In 2020, however, the U.S. Court of Appeals for the 9th Circuit held that the dog toys were “expressive works” entitled to First Amendment protection and the use of a “humorous message” rendered the product “noncommercial” for trademark dilution purposes. The Supreme Court did not elect to take up the case at that time and the case was remanded to the lower courts, where it once again wound its way back up through the system and is now ripe for the Court to review.

In urging the Supreme Court to grant the petition for certiorari and reverse the decision, the industry groups made the case in their amicus brief that the 9th Circuit’s decision “creates a legally unjustified problem of national scope for the entire alcohol beverage industry.”

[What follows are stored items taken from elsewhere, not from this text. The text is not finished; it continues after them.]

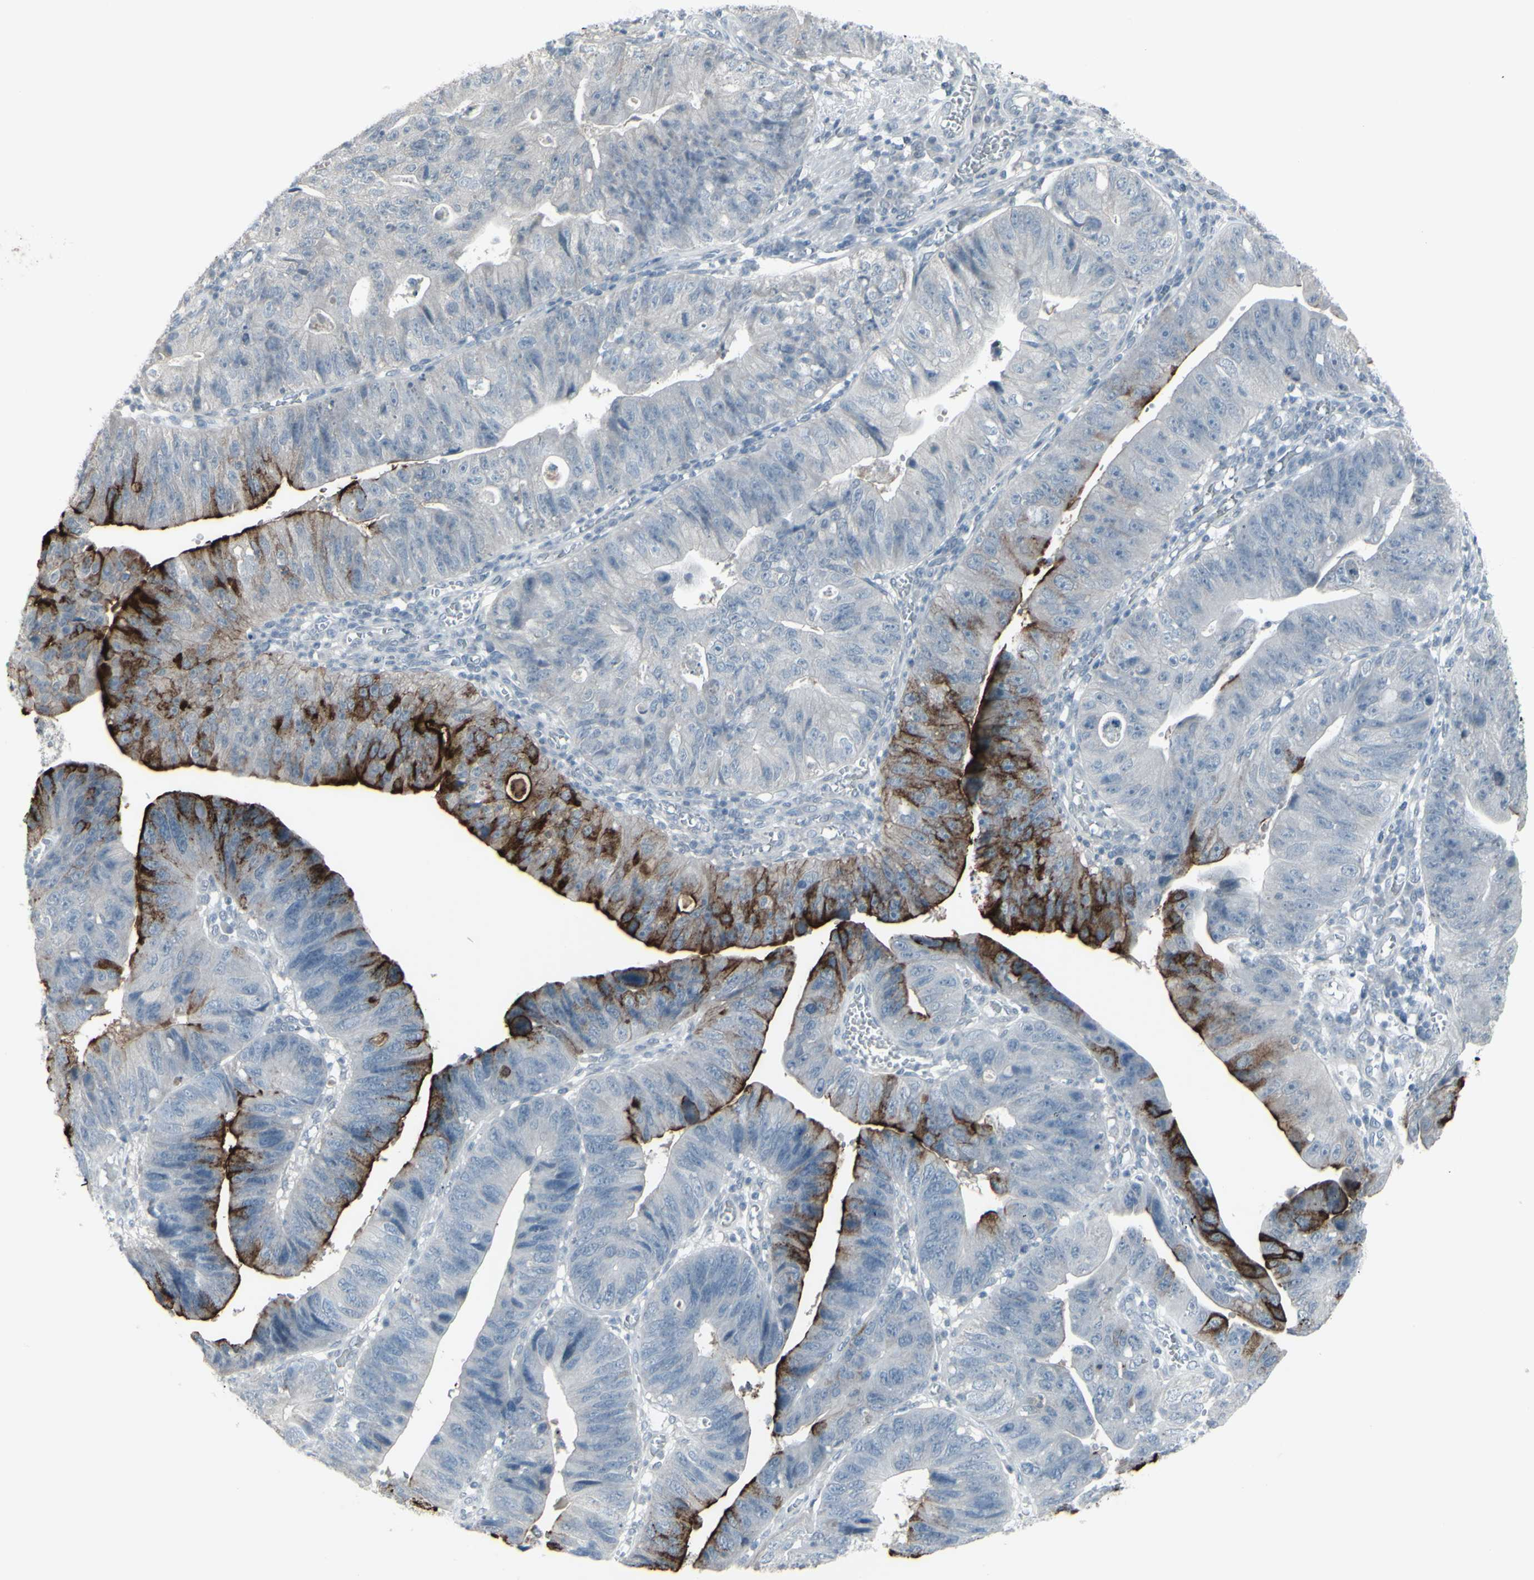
{"staining": {"intensity": "strong", "quantity": "<25%", "location": "cytoplasmic/membranous"}, "tissue": "stomach cancer", "cell_type": "Tumor cells", "image_type": "cancer", "snomed": [{"axis": "morphology", "description": "Adenocarcinoma, NOS"}, {"axis": "topography", "description": "Stomach"}], "caption": "An image of human stomach cancer (adenocarcinoma) stained for a protein shows strong cytoplasmic/membranous brown staining in tumor cells.", "gene": "RAB3A", "patient": {"sex": "male", "age": 59}}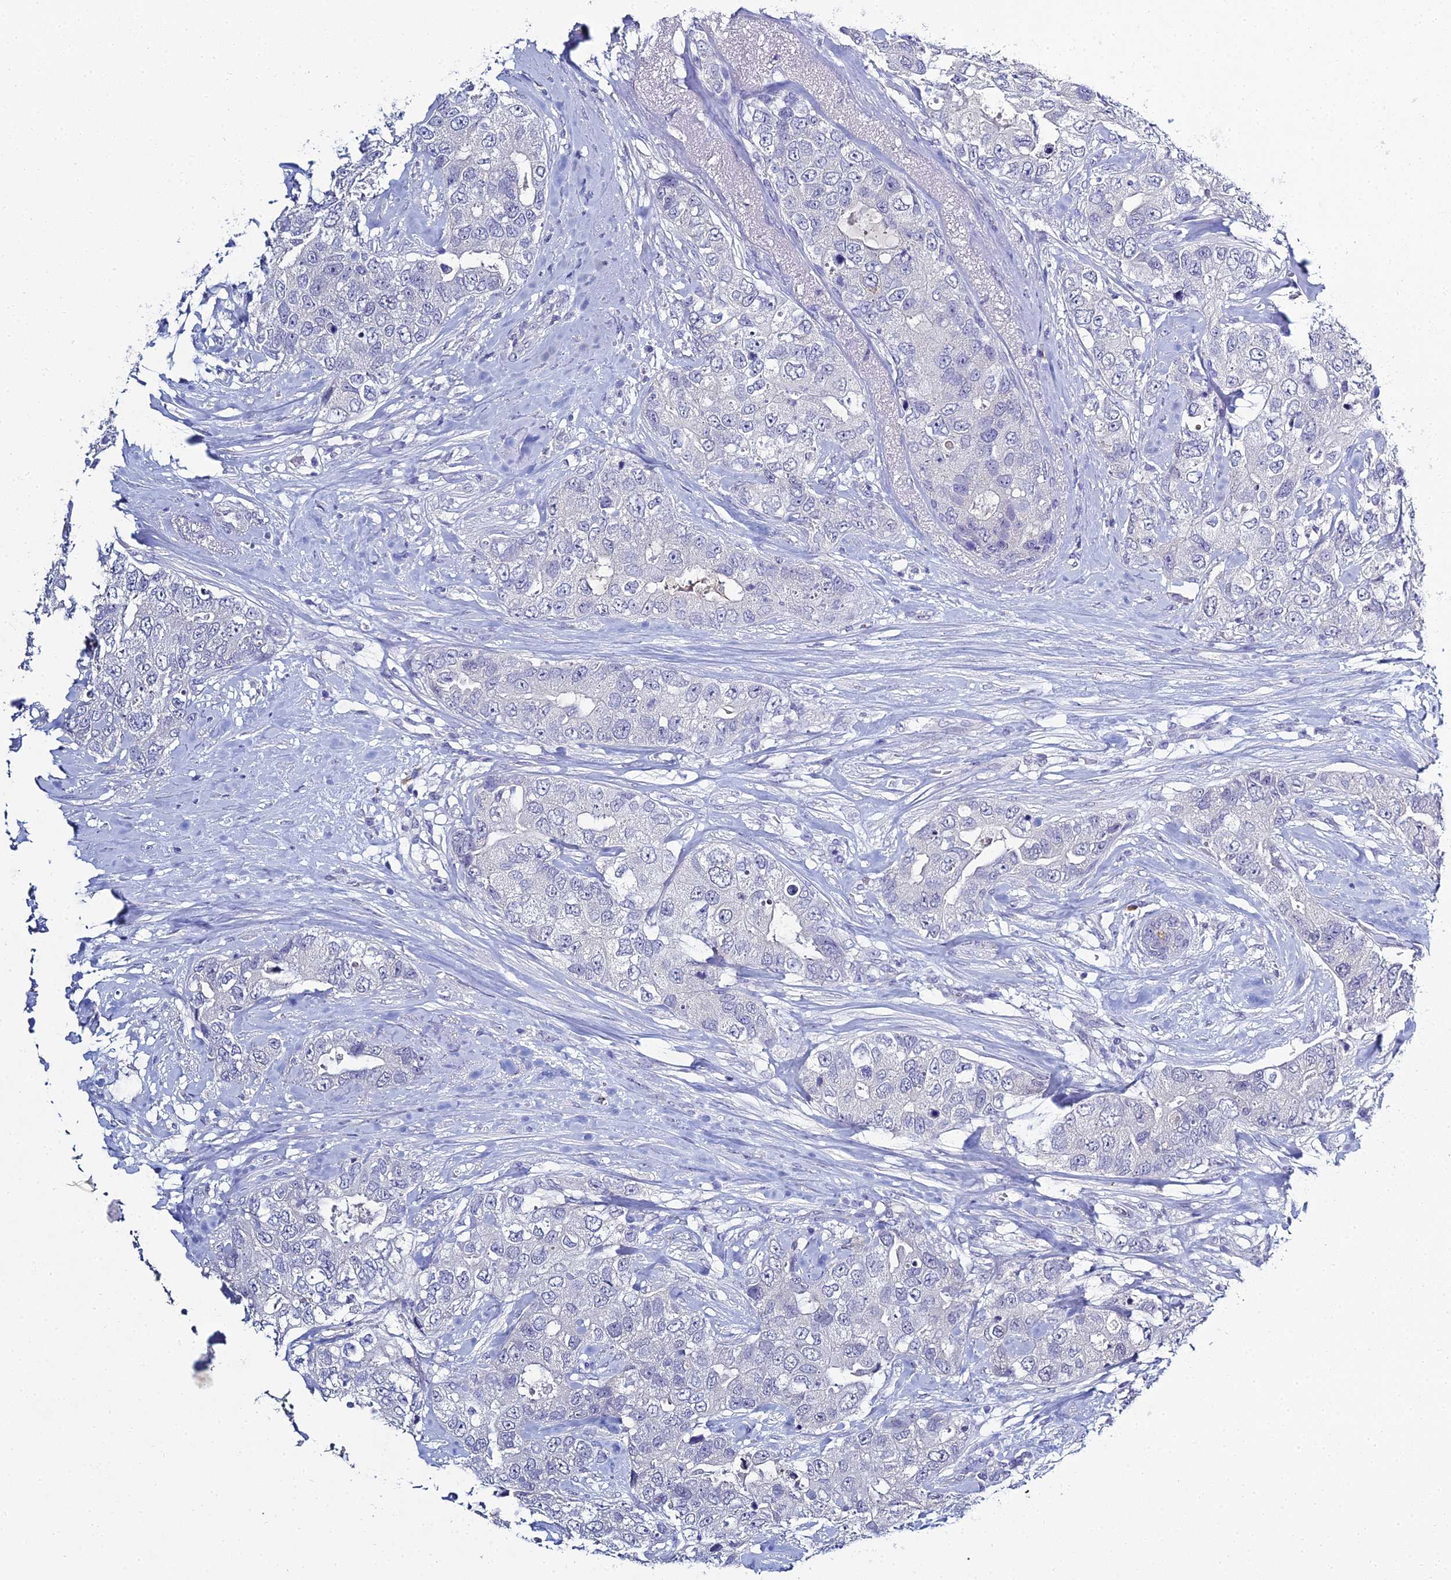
{"staining": {"intensity": "negative", "quantity": "none", "location": "none"}, "tissue": "breast cancer", "cell_type": "Tumor cells", "image_type": "cancer", "snomed": [{"axis": "morphology", "description": "Duct carcinoma"}, {"axis": "topography", "description": "Breast"}], "caption": "Immunohistochemical staining of intraductal carcinoma (breast) shows no significant staining in tumor cells.", "gene": "MUC13", "patient": {"sex": "female", "age": 62}}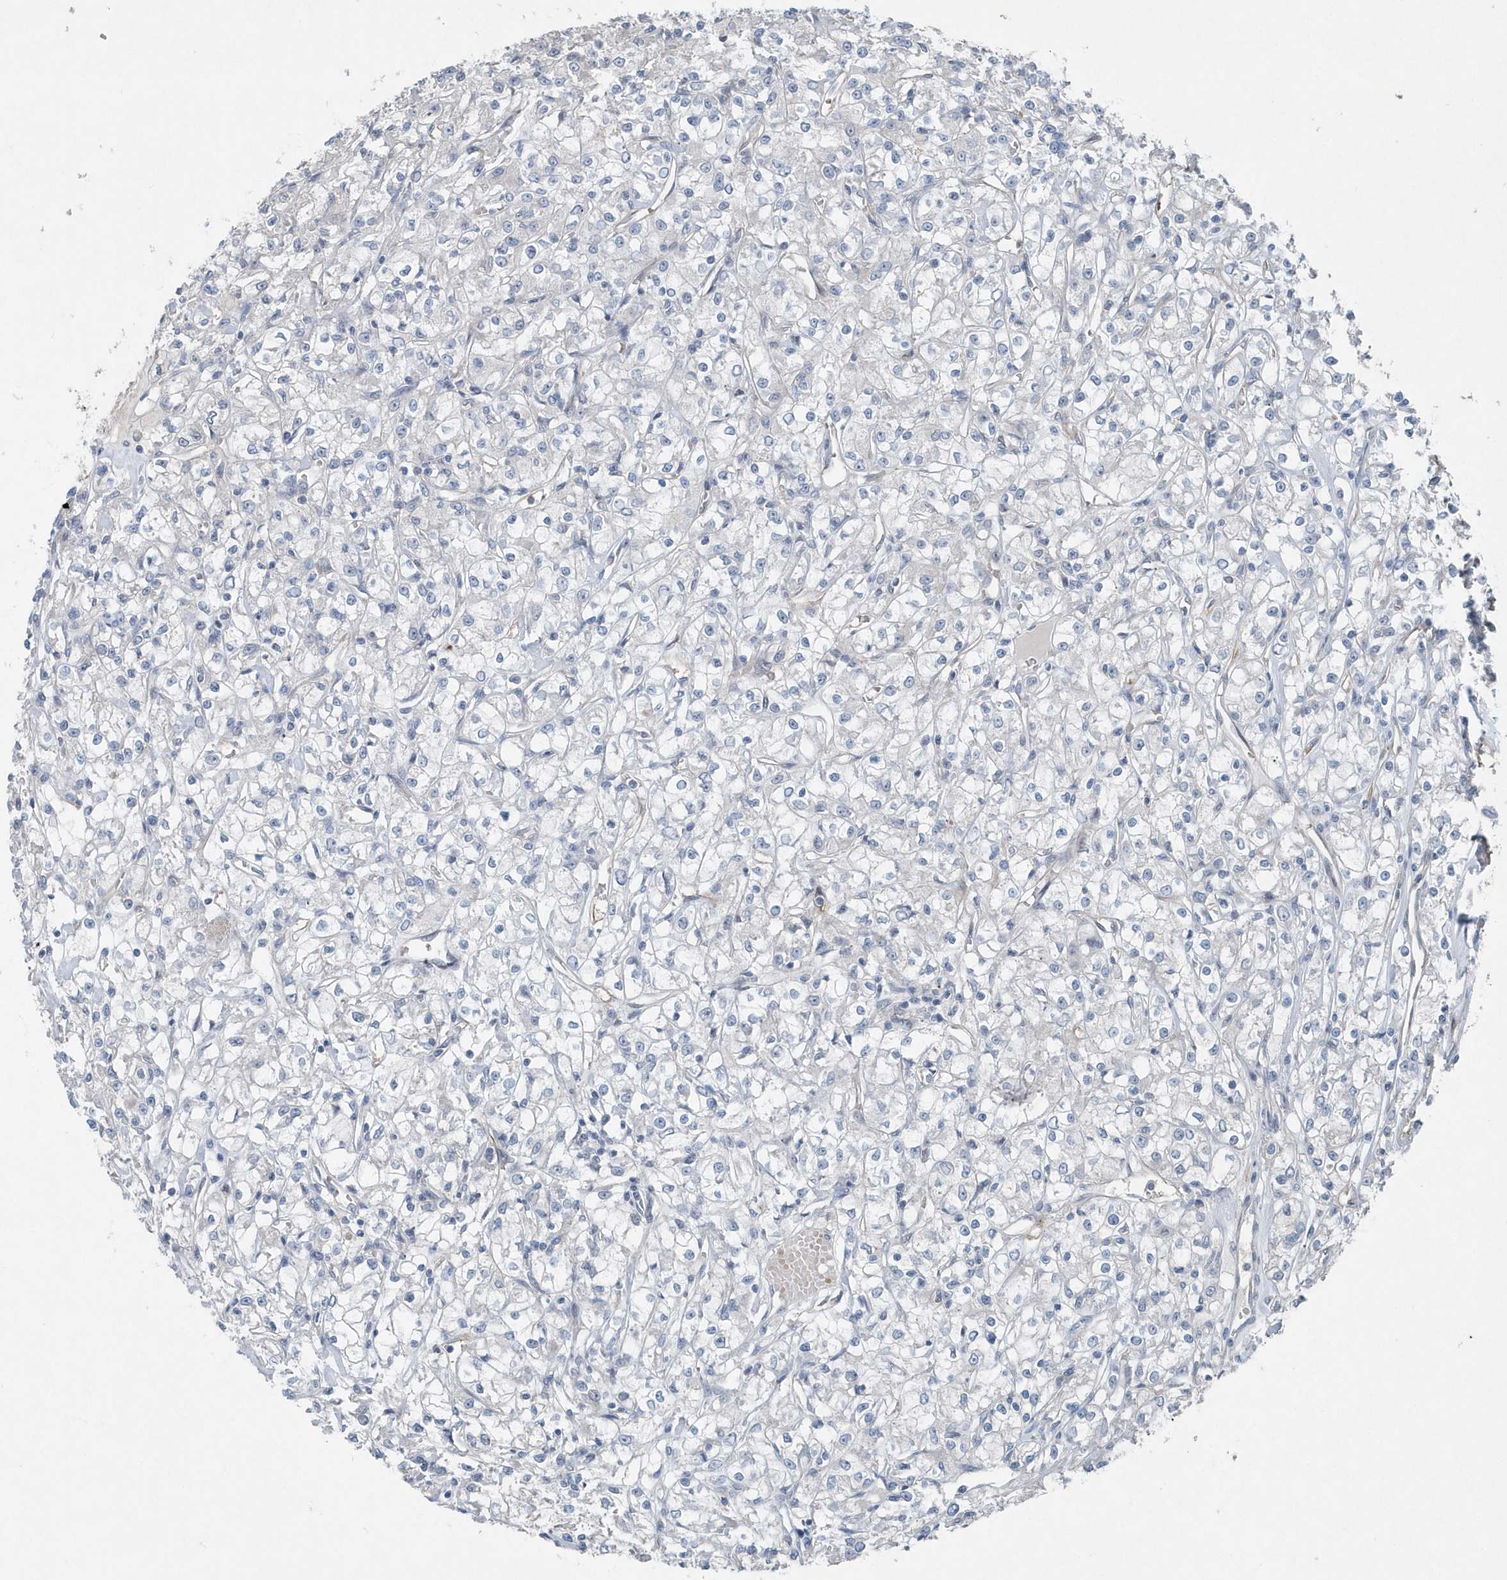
{"staining": {"intensity": "negative", "quantity": "none", "location": "none"}, "tissue": "renal cancer", "cell_type": "Tumor cells", "image_type": "cancer", "snomed": [{"axis": "morphology", "description": "Adenocarcinoma, NOS"}, {"axis": "topography", "description": "Kidney"}], "caption": "Human renal cancer (adenocarcinoma) stained for a protein using immunohistochemistry (IHC) reveals no staining in tumor cells.", "gene": "MCC", "patient": {"sex": "female", "age": 59}}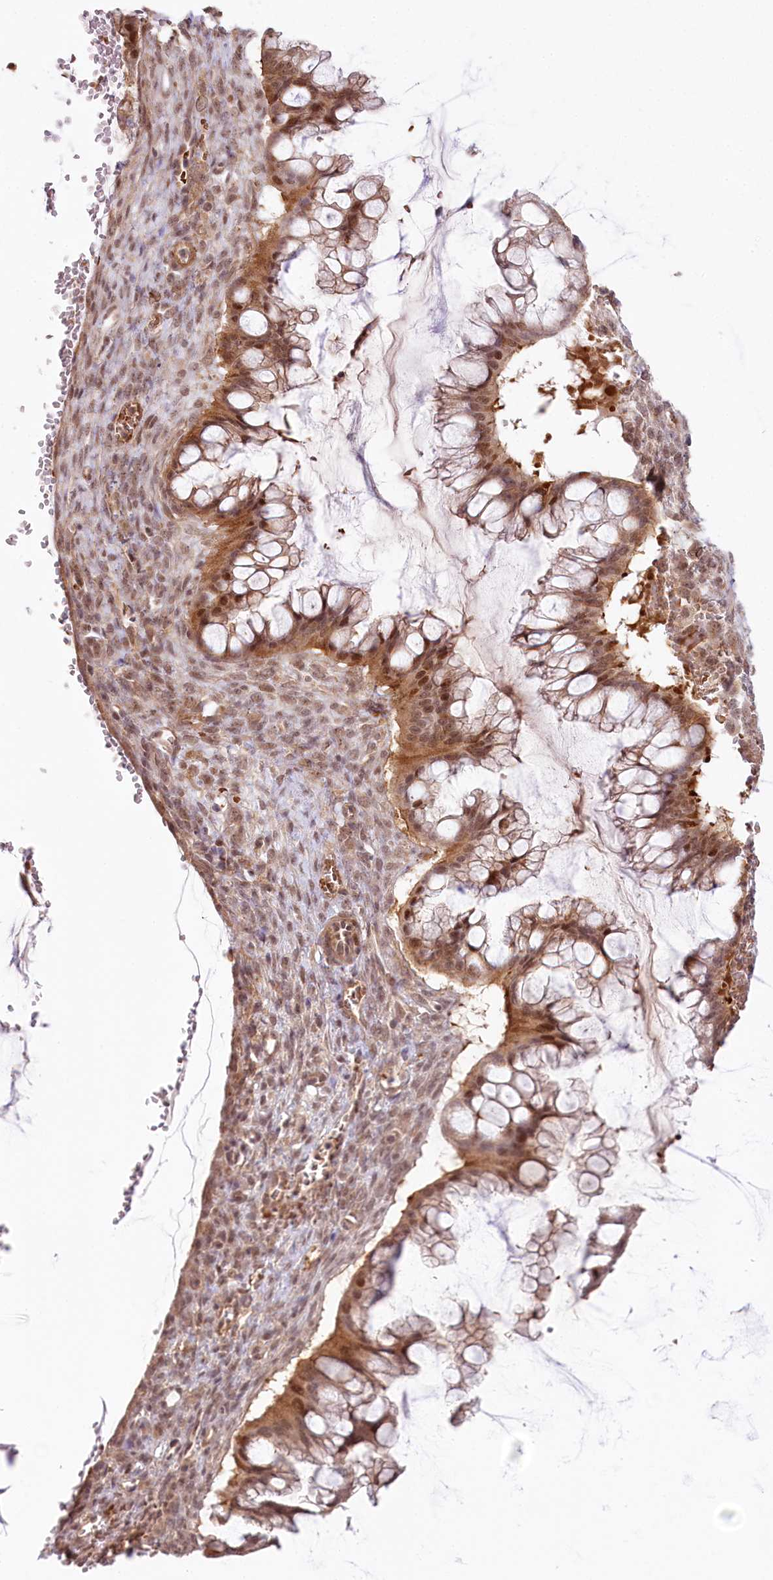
{"staining": {"intensity": "moderate", "quantity": ">75%", "location": "cytoplasmic/membranous,nuclear"}, "tissue": "ovarian cancer", "cell_type": "Tumor cells", "image_type": "cancer", "snomed": [{"axis": "morphology", "description": "Cystadenocarcinoma, mucinous, NOS"}, {"axis": "topography", "description": "Ovary"}], "caption": "Immunohistochemical staining of mucinous cystadenocarcinoma (ovarian) exhibits medium levels of moderate cytoplasmic/membranous and nuclear protein staining in approximately >75% of tumor cells.", "gene": "TUBGCP2", "patient": {"sex": "female", "age": 73}}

The brief stated, “[t]he alcohol beverage industry has invested extensive resources in combatting irresponsible alcohol use. A vital part of the industry’s work is self-regulation carefully crafted to ensure that all advertising that uses trademarks associated with alcohol beverages promotes responsible adult consumption—and never improperly appeals to minors.”

The brief explained that the 9th Circuit’s holdings “opens the door to a host of supposedly humorous infringements of famous marks associated with alcohol beverages,” and “would appear to protect infringing activity that takes the form of jokes about underage drinking, excessive consumption, or drunk driving. From children’s toys to drinking game kits to automobile accessories, those making infringing products need only employ humor to escape liability for trademark infringement or dilution.”

The group underscored in the brief the beverage alcohol industry’s longstanding commitment to responsible advertising and effective self-regulation through their respective voluntary advertising and marketing codes and code review boards.

“These boards have successfully promoted compliance with the industry codes within the industry, on pain of being expelled from the association,” the brief stated. “But the boards have no ability to address irresponsible use of industry participants’ trademarks and trade dress by those outside the industry, whose marketing is not subject to industry rules. . . . If non-industry participants can infringe members’ marks in a manner that promotes irresponsible drinking, that loss of control directly undermines the industry’s self-regulation. In short, policing such misconduct requires rigorous trademark enforcement and robust legal protection of members’ marks.”

The amicus brief was filed by the Distilled Spirits Council of the United States, Beer Institute, Brewers Association, American Distilled Spirits Alliance, American Craft Spirits Association and Wine Institute.